Daily Mirror

IRELAND CAUSE A BIG STIR

- BY MIKE WALTERS

SPLASHDOWN­S, after orbit on cloud nine, are not supposed to be so traumatic.

But as Paul Stirling and Andrew Balbirnie’s brilliant twin hundreds catapulted Ireland to a historic first win on English soil, Eoin Morgan’s World Cup holders suffered an agonising crash landing at the Ageas Bowl.

Chasing 329 to win, the Irish squeezed home by seven wickets with a ball to spare.

England won the Royal London series 2-1, but were brutalised by Belfast-born opener Stirling and Ireland captain Balbirnie’s 214-run partnershi­p. Injured England skipper Morgan, who thrashed a 78-ball century, could only watch helplessly from the dressing room as his toothless attack was brought down to earth.

His deputy Moeen Ali, taking charge for the first time, was powerless to stop Stirling (142) and Balbirnie (113) unleashing their memorable onslaught.

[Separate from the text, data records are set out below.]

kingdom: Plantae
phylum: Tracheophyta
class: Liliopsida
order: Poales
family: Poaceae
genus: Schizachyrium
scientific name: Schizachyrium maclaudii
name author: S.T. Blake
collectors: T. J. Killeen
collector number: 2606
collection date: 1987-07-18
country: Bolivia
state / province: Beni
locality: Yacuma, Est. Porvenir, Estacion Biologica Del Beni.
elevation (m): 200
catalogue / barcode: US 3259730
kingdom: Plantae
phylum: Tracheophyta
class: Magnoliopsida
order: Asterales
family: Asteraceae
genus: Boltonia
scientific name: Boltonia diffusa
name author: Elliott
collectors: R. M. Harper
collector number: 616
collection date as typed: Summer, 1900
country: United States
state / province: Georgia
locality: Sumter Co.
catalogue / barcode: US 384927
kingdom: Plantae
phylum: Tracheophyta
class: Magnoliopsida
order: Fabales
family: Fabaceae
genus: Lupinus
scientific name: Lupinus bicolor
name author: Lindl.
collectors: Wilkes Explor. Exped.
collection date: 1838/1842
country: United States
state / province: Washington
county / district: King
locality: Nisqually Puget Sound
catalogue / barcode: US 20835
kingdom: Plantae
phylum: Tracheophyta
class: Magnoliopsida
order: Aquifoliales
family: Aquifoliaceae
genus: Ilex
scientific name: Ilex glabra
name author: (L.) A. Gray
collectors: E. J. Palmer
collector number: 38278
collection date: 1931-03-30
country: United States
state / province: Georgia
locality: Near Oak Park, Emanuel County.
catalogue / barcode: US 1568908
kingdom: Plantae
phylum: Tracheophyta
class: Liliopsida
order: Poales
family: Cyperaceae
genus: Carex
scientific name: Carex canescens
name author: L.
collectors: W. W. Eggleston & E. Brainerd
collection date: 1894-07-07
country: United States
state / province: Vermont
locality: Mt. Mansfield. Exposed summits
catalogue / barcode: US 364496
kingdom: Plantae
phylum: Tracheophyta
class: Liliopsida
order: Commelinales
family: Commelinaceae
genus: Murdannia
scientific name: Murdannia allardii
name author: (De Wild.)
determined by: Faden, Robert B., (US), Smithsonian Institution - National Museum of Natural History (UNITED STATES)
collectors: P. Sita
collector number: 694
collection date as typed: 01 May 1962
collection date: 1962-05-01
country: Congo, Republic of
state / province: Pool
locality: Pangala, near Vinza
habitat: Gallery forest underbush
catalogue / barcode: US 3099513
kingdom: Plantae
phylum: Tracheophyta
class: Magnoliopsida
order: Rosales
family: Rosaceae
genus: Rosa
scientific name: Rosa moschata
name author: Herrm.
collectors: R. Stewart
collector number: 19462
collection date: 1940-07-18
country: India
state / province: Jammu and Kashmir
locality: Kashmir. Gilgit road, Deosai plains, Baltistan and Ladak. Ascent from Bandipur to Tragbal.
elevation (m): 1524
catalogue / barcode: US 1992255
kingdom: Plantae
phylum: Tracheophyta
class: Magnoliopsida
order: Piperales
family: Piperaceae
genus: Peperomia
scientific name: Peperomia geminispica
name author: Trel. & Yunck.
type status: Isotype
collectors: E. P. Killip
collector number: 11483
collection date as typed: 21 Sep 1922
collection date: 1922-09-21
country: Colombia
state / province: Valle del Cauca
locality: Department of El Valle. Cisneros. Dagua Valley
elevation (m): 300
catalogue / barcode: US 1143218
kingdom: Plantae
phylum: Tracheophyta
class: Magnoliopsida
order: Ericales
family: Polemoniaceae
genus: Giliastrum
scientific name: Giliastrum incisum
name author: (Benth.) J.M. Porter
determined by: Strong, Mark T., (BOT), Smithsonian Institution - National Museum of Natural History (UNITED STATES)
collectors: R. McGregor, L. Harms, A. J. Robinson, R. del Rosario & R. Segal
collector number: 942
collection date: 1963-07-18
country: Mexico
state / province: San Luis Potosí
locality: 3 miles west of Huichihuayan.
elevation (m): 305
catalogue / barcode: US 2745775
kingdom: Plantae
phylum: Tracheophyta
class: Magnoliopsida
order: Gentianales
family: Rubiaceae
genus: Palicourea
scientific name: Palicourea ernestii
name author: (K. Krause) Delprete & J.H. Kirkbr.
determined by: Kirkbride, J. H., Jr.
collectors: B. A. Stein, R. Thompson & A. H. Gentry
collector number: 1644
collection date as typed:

England were by no means at full strength, but even in the absence of Ben Stokes and Jos Buttler, should have had enough firepower to smoke out emerging Test nations at home.

Instead, on an easy-paced pitch, there were echoes of Ireland’s World Cup win in Bengaluru nine years ago, when Kevin O’Brien played the innings of his life as they chased down 328 to win

Here, the target was one run more – and England’s attack was too anaemic to turn back the green tide when Stirling stepped on the gas.

Morgan’s 15th ODI hundred came in a 146-run stand with Tom Banton (58). He strode to the middle at 14-2 after openers Jason Roy and Jonny Bairstow fell cheaply and hit four sixes and 14 boundaries, but could not field because of a groin problem.

Morgan’s dismissal triggered a mid-innings slump from 190-3 to 216-7, before David Willey added 51 from 42 balls.

But when Stirling – who also played in that upset in 2011 – produced his thrilling response, the asking rate of 6.58 runs an over looked tame.